The results of the present study also enabled a comparison of the gut microbial conversion of daidzein in human to that in rats. This revealed that for the formation of S-equol, rat feces has a catalytic efficiency that is 209-fold higher than that of feces from pooled human S-equol producers. For formation of DHD and O-DMA, rat feces also shows substantially higher catalytic efficiencies being 54- and 118-fold higher than that of human. Taking into account that rat feces make up around 5% of the body weight, while for human, that value is only 1.4%,[17] the differences in per kg bw basis are even larger, adding an extra 3.57-fold interspecies difference to the differences between rat and human for the formation of each metabolite.

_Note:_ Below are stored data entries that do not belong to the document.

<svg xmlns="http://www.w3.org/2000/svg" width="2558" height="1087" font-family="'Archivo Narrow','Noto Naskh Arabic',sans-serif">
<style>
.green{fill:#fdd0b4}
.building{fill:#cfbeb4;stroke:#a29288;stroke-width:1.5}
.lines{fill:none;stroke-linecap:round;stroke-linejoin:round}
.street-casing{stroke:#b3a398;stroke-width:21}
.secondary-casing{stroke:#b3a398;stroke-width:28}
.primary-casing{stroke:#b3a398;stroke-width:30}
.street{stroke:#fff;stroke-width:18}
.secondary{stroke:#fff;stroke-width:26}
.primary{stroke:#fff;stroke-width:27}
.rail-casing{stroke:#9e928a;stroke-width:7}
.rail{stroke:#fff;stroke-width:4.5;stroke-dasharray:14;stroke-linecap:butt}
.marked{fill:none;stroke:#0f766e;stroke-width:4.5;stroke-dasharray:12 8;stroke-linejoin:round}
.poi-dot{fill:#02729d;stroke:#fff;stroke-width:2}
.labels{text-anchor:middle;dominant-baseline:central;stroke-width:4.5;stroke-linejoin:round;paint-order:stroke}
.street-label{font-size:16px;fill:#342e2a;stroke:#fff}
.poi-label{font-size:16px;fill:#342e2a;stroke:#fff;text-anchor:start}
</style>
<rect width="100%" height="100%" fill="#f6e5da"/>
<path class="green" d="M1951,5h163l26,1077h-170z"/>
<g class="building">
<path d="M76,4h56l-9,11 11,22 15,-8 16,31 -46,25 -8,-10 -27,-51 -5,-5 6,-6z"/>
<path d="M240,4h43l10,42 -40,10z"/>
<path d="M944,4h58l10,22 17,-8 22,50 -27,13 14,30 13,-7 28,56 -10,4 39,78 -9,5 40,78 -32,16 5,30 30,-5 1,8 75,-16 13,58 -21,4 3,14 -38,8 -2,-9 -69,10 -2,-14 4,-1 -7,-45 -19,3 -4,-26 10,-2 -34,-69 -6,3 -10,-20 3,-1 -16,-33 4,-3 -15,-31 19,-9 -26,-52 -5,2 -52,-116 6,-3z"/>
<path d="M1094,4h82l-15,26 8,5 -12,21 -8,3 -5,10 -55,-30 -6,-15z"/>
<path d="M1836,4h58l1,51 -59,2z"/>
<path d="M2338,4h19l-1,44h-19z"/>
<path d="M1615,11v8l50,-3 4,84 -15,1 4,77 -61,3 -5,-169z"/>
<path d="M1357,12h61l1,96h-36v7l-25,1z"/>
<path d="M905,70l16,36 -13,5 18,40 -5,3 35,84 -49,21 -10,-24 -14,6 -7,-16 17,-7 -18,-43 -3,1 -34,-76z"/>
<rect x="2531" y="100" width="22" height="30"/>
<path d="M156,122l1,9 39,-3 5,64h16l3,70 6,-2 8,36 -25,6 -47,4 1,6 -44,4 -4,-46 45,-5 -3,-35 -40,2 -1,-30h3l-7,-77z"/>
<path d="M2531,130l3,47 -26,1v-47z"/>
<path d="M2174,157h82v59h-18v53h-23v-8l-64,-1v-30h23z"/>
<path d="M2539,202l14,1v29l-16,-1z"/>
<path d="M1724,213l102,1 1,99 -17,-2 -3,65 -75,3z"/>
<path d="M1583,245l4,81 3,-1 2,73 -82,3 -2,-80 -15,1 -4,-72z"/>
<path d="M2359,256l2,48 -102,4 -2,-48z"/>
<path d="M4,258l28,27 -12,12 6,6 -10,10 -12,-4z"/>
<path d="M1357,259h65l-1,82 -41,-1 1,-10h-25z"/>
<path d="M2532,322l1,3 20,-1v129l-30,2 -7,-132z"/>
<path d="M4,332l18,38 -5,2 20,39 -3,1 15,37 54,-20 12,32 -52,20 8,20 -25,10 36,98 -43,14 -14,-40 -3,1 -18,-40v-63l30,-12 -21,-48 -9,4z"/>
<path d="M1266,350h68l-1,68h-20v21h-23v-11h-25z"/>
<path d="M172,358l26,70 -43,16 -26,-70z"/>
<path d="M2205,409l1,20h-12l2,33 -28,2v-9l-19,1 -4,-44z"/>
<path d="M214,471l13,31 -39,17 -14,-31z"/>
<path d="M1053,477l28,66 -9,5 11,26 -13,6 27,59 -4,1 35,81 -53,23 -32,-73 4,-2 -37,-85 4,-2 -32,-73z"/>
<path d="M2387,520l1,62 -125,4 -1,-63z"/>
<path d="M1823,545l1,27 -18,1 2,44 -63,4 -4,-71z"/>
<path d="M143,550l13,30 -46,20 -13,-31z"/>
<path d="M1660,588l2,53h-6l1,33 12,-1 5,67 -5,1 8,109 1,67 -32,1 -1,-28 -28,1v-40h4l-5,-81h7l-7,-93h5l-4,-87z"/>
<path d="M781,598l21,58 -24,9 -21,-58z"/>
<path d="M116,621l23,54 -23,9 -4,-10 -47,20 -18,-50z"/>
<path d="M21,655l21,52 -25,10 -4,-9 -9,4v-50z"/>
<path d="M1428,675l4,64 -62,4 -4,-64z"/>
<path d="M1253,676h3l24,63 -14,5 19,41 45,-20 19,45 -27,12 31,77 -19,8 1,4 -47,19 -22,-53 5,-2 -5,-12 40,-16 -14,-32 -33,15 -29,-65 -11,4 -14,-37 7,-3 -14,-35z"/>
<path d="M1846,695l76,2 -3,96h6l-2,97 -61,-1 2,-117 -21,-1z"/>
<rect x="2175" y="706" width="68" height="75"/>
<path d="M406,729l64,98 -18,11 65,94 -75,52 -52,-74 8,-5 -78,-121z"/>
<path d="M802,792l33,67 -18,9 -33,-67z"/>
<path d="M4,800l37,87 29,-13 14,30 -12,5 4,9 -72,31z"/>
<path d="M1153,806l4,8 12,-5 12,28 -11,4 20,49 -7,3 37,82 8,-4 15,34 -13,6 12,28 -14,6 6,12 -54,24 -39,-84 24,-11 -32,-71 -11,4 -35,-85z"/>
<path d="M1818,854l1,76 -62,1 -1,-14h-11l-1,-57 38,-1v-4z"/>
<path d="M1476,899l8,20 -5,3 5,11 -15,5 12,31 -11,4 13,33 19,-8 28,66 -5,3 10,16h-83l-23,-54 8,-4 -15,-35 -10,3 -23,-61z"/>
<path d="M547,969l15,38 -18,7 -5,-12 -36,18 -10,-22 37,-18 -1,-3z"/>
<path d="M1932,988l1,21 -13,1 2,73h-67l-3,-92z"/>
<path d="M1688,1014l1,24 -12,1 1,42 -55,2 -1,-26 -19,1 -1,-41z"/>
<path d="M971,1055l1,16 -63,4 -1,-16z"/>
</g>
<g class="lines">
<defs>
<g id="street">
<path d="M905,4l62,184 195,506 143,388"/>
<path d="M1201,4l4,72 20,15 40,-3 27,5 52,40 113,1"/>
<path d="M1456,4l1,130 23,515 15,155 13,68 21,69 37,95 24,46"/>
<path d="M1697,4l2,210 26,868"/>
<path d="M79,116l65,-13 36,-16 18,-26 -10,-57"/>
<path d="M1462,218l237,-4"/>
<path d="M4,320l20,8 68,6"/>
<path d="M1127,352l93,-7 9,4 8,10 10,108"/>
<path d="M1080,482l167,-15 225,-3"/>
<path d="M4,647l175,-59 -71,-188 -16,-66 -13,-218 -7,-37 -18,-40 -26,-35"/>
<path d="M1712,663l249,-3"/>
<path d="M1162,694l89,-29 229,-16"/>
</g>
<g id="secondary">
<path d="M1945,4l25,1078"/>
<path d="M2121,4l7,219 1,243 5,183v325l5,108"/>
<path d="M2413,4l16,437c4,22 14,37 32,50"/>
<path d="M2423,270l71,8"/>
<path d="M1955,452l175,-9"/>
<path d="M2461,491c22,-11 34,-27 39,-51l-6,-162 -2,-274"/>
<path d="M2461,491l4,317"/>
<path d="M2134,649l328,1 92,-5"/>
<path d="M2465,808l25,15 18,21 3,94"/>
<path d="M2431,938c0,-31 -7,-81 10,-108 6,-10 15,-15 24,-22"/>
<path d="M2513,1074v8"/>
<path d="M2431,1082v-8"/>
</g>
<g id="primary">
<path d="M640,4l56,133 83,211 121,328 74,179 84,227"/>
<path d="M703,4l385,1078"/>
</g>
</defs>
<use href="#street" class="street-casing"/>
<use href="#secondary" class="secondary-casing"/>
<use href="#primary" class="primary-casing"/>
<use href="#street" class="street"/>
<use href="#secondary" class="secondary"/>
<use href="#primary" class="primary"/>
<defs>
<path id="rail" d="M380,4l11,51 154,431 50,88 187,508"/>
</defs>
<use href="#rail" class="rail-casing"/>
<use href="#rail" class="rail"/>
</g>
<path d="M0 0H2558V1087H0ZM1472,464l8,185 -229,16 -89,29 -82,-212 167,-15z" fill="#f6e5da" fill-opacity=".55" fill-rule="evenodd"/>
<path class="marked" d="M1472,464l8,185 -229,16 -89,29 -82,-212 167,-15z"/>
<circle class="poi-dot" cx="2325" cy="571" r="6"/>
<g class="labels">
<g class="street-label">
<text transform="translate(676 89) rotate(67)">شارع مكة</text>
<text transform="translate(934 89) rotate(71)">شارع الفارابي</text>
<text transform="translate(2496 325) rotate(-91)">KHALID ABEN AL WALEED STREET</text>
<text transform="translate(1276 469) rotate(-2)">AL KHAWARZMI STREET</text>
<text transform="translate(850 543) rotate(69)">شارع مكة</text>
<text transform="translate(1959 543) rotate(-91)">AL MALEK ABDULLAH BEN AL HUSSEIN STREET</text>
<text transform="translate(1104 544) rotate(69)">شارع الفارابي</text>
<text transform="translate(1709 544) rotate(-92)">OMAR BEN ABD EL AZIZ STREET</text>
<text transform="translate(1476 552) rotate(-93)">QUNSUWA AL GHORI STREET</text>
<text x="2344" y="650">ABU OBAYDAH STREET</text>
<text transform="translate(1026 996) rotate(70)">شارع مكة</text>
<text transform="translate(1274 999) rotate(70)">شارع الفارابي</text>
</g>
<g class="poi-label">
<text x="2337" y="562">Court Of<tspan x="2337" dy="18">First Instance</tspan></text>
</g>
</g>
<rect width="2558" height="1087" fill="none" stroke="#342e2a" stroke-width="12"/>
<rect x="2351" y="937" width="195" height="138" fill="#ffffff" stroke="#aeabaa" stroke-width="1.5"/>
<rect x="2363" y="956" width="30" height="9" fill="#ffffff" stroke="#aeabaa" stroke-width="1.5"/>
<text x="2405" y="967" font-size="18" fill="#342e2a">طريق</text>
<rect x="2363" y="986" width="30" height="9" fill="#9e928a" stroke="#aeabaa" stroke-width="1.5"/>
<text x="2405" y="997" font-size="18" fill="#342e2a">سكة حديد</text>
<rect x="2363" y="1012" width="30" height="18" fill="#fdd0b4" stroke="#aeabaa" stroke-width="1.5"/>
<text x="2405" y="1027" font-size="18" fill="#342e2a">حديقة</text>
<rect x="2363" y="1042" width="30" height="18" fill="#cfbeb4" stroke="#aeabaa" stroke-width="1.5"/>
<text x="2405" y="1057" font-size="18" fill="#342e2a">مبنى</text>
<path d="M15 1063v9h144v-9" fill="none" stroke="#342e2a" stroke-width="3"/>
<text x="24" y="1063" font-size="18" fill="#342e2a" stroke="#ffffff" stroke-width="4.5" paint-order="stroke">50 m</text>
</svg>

Contribution of S-equol to the overall estrogenicity in these two species can also be further compared. Rodents are reported to be S-equol producers,[51,52] while in human, only 20–55% of the population are S-equol producers.[8,9] The results of the current work, however, reveal that in spite of this species difference, rats may still reflect the human situation because the results of the PBPK modeling predict that S-equol contributes to the overall estrogenicity upon exposure to daidzein to a only limited extent in both species.

In the present study, an in vitro approach using human fecal material was developed to derive kinetics for a PBPK model, which included microbiota as a separate compartment. The possibility of describing gut microbial conversions provides a unique tool to predict plasma concentrations of daidzein and S-equol for different target groups. Taken all together, the described in vitro–in silico strategy provides a proof-of-principle on how to include metabolism by the gut microbiota in the PBPK model for human as part of the development of NAMs in safety testing.